### [What needs to be done]
Continue the guide to radar data file attributes from the point where it stops.

### [Source text]

====

The name of the project Principal Investigator

Example: B. Person

project_principal_investigator_email

Contact email for project PI

Example: B.Person@someplace.com

project_principal_investigator_url

ORCID URL or other persistent identifier of the PI.

Example: https://orcid.org/0000-0000-0000-0000

licence

The UK Government Licensing Framework (UKGLF) provides a policy and legal overview of the arrangements for licensing the use and re-use of public sector information, both in central government and the wider public sector. It sets out best practice, standardises the licensing principles for government information, mandates the Open Government Licence (OGL) as the default licence for Crown bodies and recommends OGL for other public sector bodies.

Example: Data usage licence - UK Open Government Licence agreement: http://www.nationalarchives.gov.uk/doc/open-government-licence

acknowledgement

Obtaining and producing these data represents a substantial amount of effort and investment of resources. It is expected that users of these data acknowledge this by following the request directive given in this field.

Example: Acknowledgement of NCAS as the data provider is required whenever and wherever these data are used

platform

The platform is the site or mobile platform where the instrument was deployed. For example if it was deployed at Christmas Island then the value in this field would be christmas island. If the instrument was deployed on a ship called Oden then the value in this field would be oden

deployment_mode

Instruments can be deployed either on land, sea or air. The value in this field indicates which.

time_coverage_start

This is the time value of the first ray of data in the file. The time is UTC and in ISO format. Note that CfRadial-1.4 also incorporates this as a global string variable. Including it here as a global attribute aligns with usage in data files from other NCAS instruments.

Example: 2013-02-01T00:00:00Z

time_coverage_end

This is the time value of the last ray of data in the file. The time is UTC and in ISO format. Note that CfRadial-1.4 also incorporates this as a global string variable. Including it here as a global attribute aligns with usage in data files from other NCAS instruments.

Example: 2013-03-31T23:59:59Z

geospatial_bounds

This field defines the latitude and longitude bounds associated with the file. For a vertically pointing radar on a stationary platform this is just the latitude and longitude of the point of deployment (as signed decimals). Otherwise it is the bounding box, i.e. a rectangle enclosing the extent of the data resource described in latitude and longitude.

Example: Bounding box: -111.29N 40.26E, -110.29N 41.26E

platform_altitude

This is the altitude above the geoid of the platform at the location where the instrument is deployed (i.e. the orthometric height), using the WGS84 ellipsoid and EGM2008 geoid model. For a land-based deployment this is the orthometric height of the local ground level. For a mobile platform this is the altitude at the start of the data volume. Note that the altitude of the instrument is given in the variable altitude and may be offset from the platform altitude.

====

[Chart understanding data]
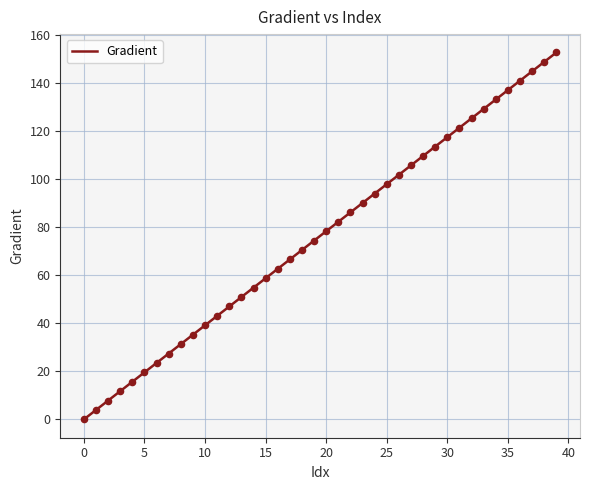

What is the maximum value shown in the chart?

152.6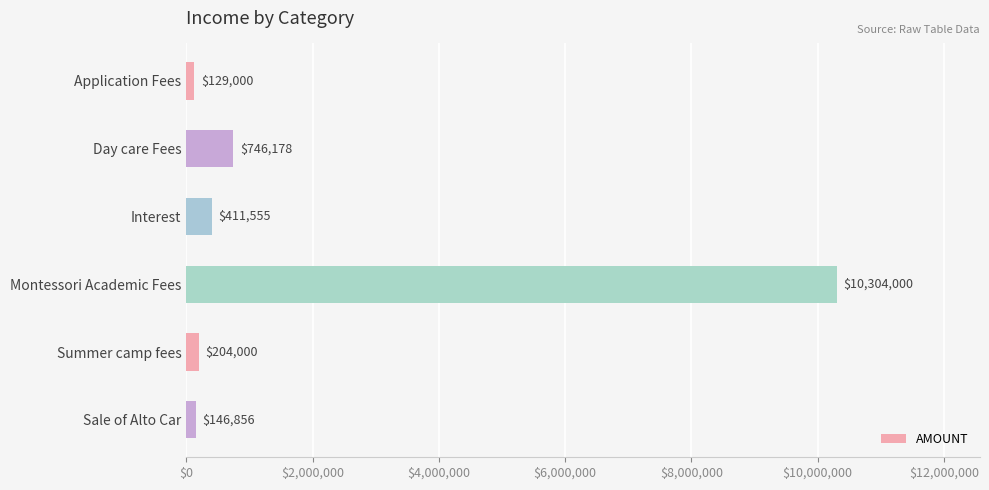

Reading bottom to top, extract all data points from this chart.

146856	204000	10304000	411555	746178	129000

====

### [Response area]
location_keywords

These are words with geographical relevance that aid data discovery.

Example: cumbria, sandwith

Special case of a stationary vertically pointing radar

Vertically pointing radars on a stationary platform produce a series of profile features at the same horizontal position with monotonically increasing times. As such the data products conform to a CF-compliant feature type, and we should add the following global attribute (and value).

featureType:

timeSeriesProfile

This attribute should be omitted for other radar configurations (e.g. scanning radars on a stationary platform, or radars on a mobile platform).

Dimensions

As mentioned above, the naming of these dimensions must adhere strictly to the CfRadial-1.4 requirements.

Dimension name

Description

time

The number of rays. This dimension is optionally unlimited.

range

The number of range bins.

sweep

The number of sweeps.

string_length 1

Length of char type variables.

1: Any number of ‘string_length’ dimensions may be created and used. For example, you may declare the dimensions ‘string_length’, ‘string_length_short’ and ‘string_length_long’, and use them appropriately for strings of various lengths. These are only used to indicate the length of the strings actually stored, and have no effect on other parts of the format.

Global Variables

Variables named in bold in the following table are required by Cf-Radial-1.4 and NCAS-Radar-1.0. Others are optional.

Variable name

Type

Dimension

Comments

volume_number

int

none

Volume numbers are sequential, relative to some arbitrary start time, and may wrap.

platform_type

char

(string_length)

Options are: “fixed”, “vehicle”, “ship”, “aircraft”, “aircraft_fore”, “aircraft_aft”, “aircraft_tail”, “aircraft_belly”, “aircraft_roof”, “aircraft_nose”, “satellite_orbit”, “satellite_geostat”. Assumed “fixed” if missing.

time_coverage_start

char

(string_length)

UTC time of first ray in file. Resolution is integer seconds. The ‘’time(time)’’ variable is computed relative to this time unless time_reference is defined. Format is yyyy-mm-ddTHH:MM:SSZ

time_coverage_end

char

(string_length)

UTC time of last ray in file. Resolution is integer seconds.

time_reference

char

(string_length)

UTC time reference. Resolution is integer seconds. If defined, the time(time) variable is computed relative to this time instead of relative to time_coverage_start.

Coordinate Variables

Variables in the following table are required by Cf-Radial-1.4 and NCAS-Radar-1.0.

Name	Data type	Dimension
time	double	(time)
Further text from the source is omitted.